EXERCISE DATA:
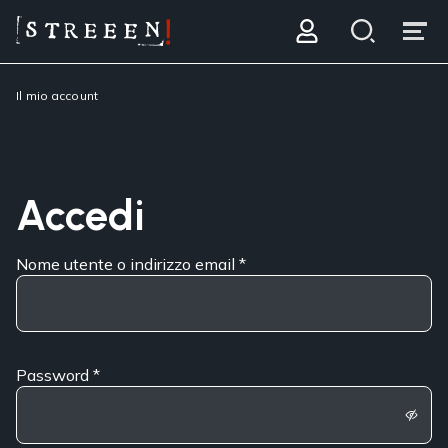
Il mio account
Accedi
Nome utente o indirizzo email
*
Password
*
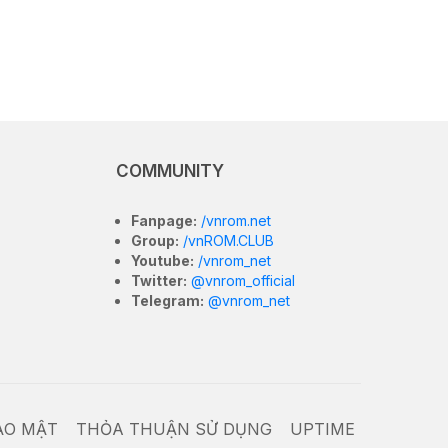
COMMUNITY
Fanpage:
/vnrom.net
Group:
/vnROM.CLUB
Youtube:
/vnrom_net
Twitter:
@vnrom_official
Telegram:
@vnrom_net
ẢO MẬT
THỎA THUẬN SỬ DỤNG
UPTIME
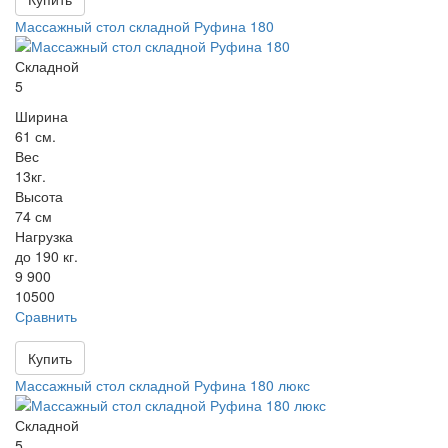
Массажный стол складной Руфина 180
Складной
5
Ширина
61 см.
Вес
13кг.
Высота
74 см
Нагрузка
до 190 кг.
9 900
10500
Сравнить
Купить
Массажный стол складной Руфина 180 люкс
Складной
5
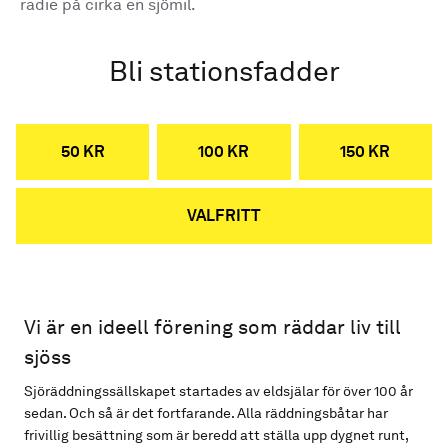
radie på cirka en sjömil.
Bli stationsfadder
50 KR
100 KR
150 KR
VALFRITT
Vi är en ideell förening som räddar liv till
sjöss
Sjöräddningssällskapet startades av eldsjälar för över 100 år
sedan. Och så är det fortfarande. Alla räddningsbåtar har
frivillig besättning som är beredd att ställa upp dygnet runt,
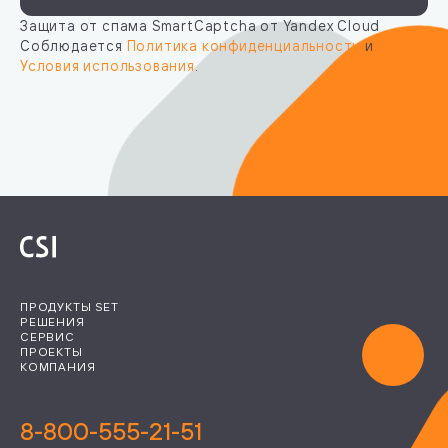
Защита от спама SmartCaptcha от Yandex Cloud
Соблюдается
Политика конфиденциальности
и
Условия использования
.
ПРОДУКТЫ SET
РЕШЕНИЯ
СЕРВИС
ПРОЕКТЫ
КОМПАНИЯ
8-800-555-21-51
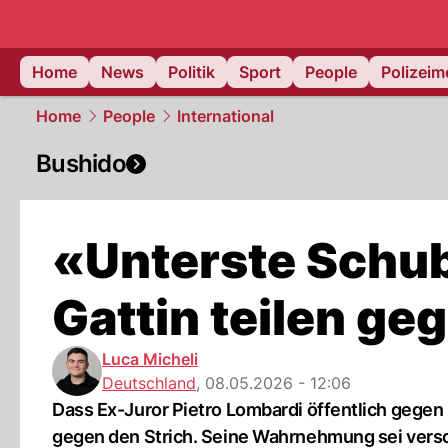
Home
News
Politik
Sport
People
Polizei
Home
People
International
Bushido
«Unterste Schub
Gattin teilen ge
Luca Micheli
Deutschland
,
08.05.2026 - 12:06
Dass Ex-Juror Pietro Lombardi öffentlich gegen
gegen den Strich. Seine Wahrnehmung sei vers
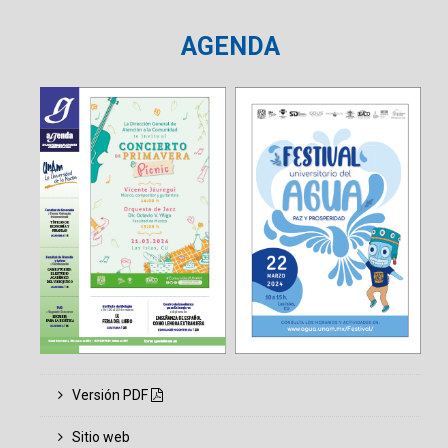
AGENDA
Versión PDF
Sitio web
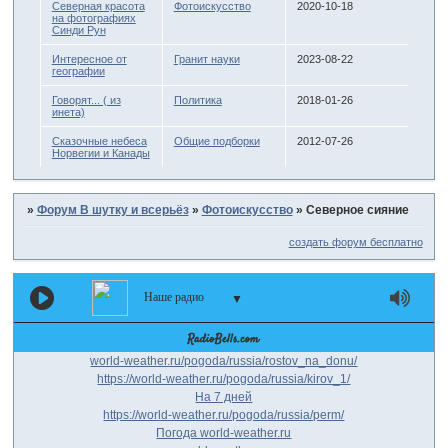
Северная красота
Фотоискусство
2020-10-18
на фотографиях
Синди Рун
Интересное от
Гранит науки
2023-08-22
географии
Говорят... ( из
Политика
2018-01-26
инета)
Сказочные небеса
Общие подборки
2012-07-26
Норвегии и Канады
»
Форум В шутку и всерьёз
»
Фотоискусство
»
Северное сияние
создать форум бесплатно
Наше радио
▼
world-weather.ru/pogoda/russia/rostov_na_donu/
https://world-weather.ru/pogoda/russia/kirov_1/
На 7 дней
https://world-weather.ru/pogoda/russia/perm/
Погода world-weather.ru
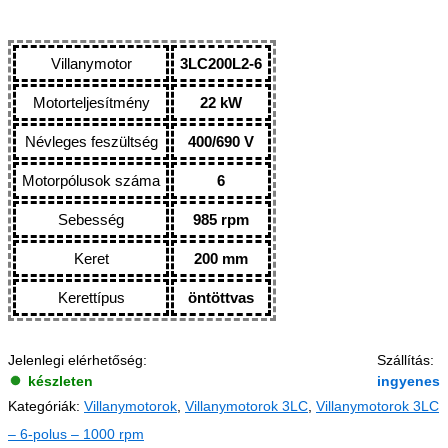
Villanymotor
3LC200L2-6
Motorteljesítmény
22 kW
Névleges feszültség
400/690 V
Motorpólusok száma
6
Sebesség
985 rpm
Keret
200 mm
Kerettípus
öntöttvas
Jelenlegi elérhetőség:
Szállítás:
készleten
ingyenes
Kategóriák:
Villanymotorok
,
Villanymotorok 3LC
,
Villanymotorok 3LC
– 6-polus – 1000 rpm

TASK BRIEF:
Write out again, without any change, the part of the items that begins with the line containing "radie på cirka en sjömil." and ends with the line containing "sedan. Och så", including both of those lines.

OUTPUT OF THE EXERCISE:
radie på cirka en sjömil.
Bli stationsfadder
50 KR
100 KR
150 KR
VALFRITT
Vi är en ideell förening som räddar liv till
sjöss
Sjöräddningssällskapet startades av eldsjälar för över 100 år
sedan. Och så är det fortfarande. Alla räddningsbåtar har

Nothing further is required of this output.